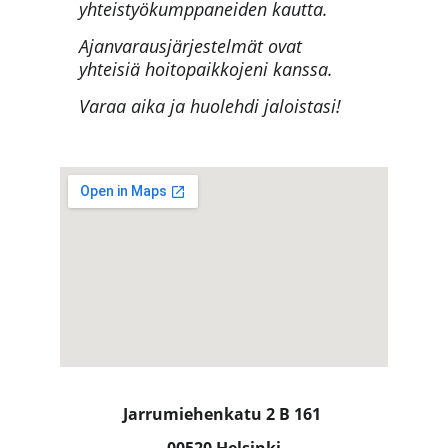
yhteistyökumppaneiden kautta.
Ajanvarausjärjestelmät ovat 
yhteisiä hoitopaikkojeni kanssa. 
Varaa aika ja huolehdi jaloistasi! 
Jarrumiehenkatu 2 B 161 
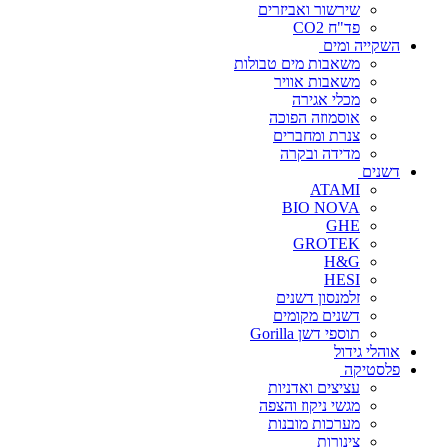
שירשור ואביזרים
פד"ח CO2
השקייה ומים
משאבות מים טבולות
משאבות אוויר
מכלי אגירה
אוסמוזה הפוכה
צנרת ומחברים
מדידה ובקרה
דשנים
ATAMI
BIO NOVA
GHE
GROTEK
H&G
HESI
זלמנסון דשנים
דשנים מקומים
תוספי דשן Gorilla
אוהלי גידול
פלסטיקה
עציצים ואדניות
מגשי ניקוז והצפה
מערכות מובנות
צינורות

::::

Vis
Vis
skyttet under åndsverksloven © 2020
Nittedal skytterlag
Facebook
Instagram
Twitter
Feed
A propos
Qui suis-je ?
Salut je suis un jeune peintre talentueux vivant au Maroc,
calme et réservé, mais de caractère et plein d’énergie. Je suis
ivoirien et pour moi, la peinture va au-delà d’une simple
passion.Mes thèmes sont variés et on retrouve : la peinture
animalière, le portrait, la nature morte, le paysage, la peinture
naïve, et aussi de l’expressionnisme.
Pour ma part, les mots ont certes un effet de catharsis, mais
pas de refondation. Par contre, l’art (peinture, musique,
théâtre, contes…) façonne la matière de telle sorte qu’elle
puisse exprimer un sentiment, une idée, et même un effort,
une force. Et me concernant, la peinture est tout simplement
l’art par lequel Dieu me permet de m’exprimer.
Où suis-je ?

::::

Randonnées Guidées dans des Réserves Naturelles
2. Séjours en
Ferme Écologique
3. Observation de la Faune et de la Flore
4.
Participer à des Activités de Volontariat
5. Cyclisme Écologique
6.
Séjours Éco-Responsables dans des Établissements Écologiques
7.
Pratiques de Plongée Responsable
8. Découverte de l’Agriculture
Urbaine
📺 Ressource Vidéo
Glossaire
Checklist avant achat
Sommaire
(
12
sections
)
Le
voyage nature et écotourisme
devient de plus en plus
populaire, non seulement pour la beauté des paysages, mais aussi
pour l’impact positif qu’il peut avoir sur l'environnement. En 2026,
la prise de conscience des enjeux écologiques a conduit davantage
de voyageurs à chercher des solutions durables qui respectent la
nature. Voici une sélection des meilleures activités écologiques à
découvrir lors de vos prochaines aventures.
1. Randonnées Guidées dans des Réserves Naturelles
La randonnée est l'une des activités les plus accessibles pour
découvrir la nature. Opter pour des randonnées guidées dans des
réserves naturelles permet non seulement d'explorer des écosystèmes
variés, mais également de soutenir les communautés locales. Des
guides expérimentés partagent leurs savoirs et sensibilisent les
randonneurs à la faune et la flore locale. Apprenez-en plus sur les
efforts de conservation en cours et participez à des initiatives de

::::

EXERCISE –
Please repeat everything in the listing above, from the line containing "שירשור ואביזרים" down to the line containing "מגשי ניקוז והצפה", with both of those lines included.

TASK SOLUTION –
שירשור ואביזרים
פד"ח CO2
השקייה ומים
משאבות מים טבולות
משאבות אוויר
מכלי אגירה
אוסמוזה הפוכה
צנרת ומחברים
מדידה ובקרה
דשנים
ATAMI
BIO NOVA
GHE
GROTEK
H&G
HESI
זלמנסון דשנים
דשנים מקומים
תוספי דשן Gorilla
אוהלי גידול
פלסטיקה
עציצים ואדניות
מגשי ניקוז והצפה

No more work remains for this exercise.